Problem requirements ->
Records appear below. Give all of them again, exactly.

Extracted page text data
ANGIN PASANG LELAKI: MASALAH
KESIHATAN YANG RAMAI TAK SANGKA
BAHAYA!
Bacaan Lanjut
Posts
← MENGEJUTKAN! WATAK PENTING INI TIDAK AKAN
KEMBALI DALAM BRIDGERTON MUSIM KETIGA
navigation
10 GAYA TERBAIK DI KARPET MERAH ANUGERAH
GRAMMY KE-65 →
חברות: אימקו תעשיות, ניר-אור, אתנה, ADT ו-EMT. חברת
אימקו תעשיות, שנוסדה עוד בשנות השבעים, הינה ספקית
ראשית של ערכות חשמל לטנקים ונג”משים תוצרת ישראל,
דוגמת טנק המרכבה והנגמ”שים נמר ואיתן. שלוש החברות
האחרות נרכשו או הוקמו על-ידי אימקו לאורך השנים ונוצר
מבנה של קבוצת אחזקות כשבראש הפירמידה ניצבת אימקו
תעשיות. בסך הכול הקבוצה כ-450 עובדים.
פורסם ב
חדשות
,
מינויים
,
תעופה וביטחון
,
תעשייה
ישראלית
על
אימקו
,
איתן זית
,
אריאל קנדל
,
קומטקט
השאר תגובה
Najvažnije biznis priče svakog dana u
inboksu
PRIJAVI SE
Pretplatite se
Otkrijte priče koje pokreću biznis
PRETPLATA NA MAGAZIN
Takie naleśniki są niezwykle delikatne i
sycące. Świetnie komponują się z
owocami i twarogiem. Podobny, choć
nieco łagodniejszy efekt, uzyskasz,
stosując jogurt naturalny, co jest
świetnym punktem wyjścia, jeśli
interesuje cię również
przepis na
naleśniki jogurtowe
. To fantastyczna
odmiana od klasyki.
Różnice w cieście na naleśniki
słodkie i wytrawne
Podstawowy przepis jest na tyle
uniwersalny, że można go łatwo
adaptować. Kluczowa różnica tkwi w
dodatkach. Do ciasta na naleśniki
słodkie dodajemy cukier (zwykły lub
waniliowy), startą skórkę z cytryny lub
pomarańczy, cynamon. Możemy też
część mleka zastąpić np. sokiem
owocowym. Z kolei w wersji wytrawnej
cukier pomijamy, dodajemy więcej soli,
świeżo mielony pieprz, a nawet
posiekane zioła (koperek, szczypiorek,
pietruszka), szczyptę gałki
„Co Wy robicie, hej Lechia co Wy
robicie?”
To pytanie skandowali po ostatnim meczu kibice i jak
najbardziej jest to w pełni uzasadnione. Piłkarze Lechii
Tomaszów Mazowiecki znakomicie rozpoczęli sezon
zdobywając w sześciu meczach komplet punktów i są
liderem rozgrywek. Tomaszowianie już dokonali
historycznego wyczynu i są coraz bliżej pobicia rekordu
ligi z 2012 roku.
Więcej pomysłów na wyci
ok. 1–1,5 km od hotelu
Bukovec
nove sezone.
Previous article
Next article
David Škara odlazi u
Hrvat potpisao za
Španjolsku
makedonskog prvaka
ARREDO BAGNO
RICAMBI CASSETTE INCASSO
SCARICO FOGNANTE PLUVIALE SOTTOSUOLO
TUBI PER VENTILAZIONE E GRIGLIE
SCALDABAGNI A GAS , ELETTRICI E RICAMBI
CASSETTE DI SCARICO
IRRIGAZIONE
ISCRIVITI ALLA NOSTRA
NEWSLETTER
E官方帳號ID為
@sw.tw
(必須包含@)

Output ->
ANGIN PASANG LELAKI: MASALAH
KESIHATAN YANG RAMAI TAK SANGKA
BAHAYA!
Bacaan Lanjut
Posts
← MENGEJUTKAN! WATAK PENTING INI TIDAK AKAN
KEMBALI DALAM BRIDGERTON MUSIM KETIGA
navigation
10 GAYA TERBAIK DI KARPET MERAH ANUGERAH
GRAMMY KE-65 →
חברות: אימקו תעשיות, ניר-אור, אתנה, ADT ו-EMT. חברת
אימקו תעשיות, שנוסדה עוד בשנות השבעים, הינה ספקית
ראשית של ערכות חשמל לטנקים ונג”משים תוצרת ישראל,
דוגמת טנק המרכבה והנגמ”שים נמר ואיתן. שלוש החברות
האחרות נרכשו או הוקמו על-ידי אימקו לאורך השנים ונוצר
מבנה של קבוצת אחזקות כשבראש הפירמידה ניצבת אימקו
תעשיות. בסך הכול הקבוצה כ-450 עובדים.
פורסם ב
חדשות
,
מינויים
,
תעופה וביטחון
,
תעשייה
ישראלית
על
אימקו
,
איתן זית
,
אריאל קנדל
,
קומטקט
השאר תגובה
Najvažnije biznis priče svakog dana u
inboksu
PRIJAVI SE
Pretplatite se
Otkrijte priče koje pokreću biznis
PRETPLATA NA MAGAZIN
Takie naleśniki są niezwykle delikatne i
sycące. Świetnie komponują się z
owocami i twarogiem. Podobny, choć
nieco łagodniejszy efekt, uzyskasz,
stosując jogurt naturalny, co jest
świetnym punktem wyjścia, jeśli
interesuje cię również
przepis na
naleśniki jogurtowe
. To fantastyczna
odmiana od klasyki.
Różnice w cieście na naleśniki
słodkie i wytrawne
Podstawowy przepis jest na tyle
uniwersalny, że można go łatwo
adaptować. Kluczowa różnica tkwi w
dodatkach. Do ciasta na naleśniki
słodkie dodajemy cukier (zwykły lub
waniliowy), startą skórkę z cytryny lub
pomarańczy, cynamon. Możemy też
część mleka zastąpić np. sokiem
owocowym. Z kolei w wersji wytrawnej
cukier pomijamy, dodajemy więcej soli,
świeżo mielony pieprz, a nawet
posiekane zioła (koperek, szczypiorek,
pietruszka), szczyptę gałki
„Co Wy robicie, hej Lechia co Wy
robicie?”
To pytanie skandowali po ostatnim meczu kibice i jak
najbardziej jest to w pełni uzasadnione. Piłkarze Lechii
Tomaszów Mazowiecki znakomicie rozpoczęli sezon
zdobywając w sześciu meczach komplet punktów i są
liderem rozgrywek. Tomaszowianie już dokonali
historycznego wyczynu i są coraz bliżej pobicia rekordu
ligi z 2012 roku.
Więcej pomysłów na wyci
ok. 1–1,5 km od hotelu
Bukovec
nove sezone.
Previous article
Next article
David Škara odlazi u
Hrvat potpisao za
Španjolsku
makedonskog prvaka
ARREDO BAGNO
RICAMBI CASSETTE INCASSO
SCARICO FOGNANTE PLUVIALE SOTTOSUOLO
TUBI PER VENTILAZIONE E GRIGLIE
SCALDABAGNI A GAS , ELETTRICI E RICAMBI
CASSETTE DI SCARICO
IRRIGAZIONE
ISCRIVITI ALLA NOSTRA
NEWSLETTER
E官方帳號ID為
@sw.tw
(必須包含@)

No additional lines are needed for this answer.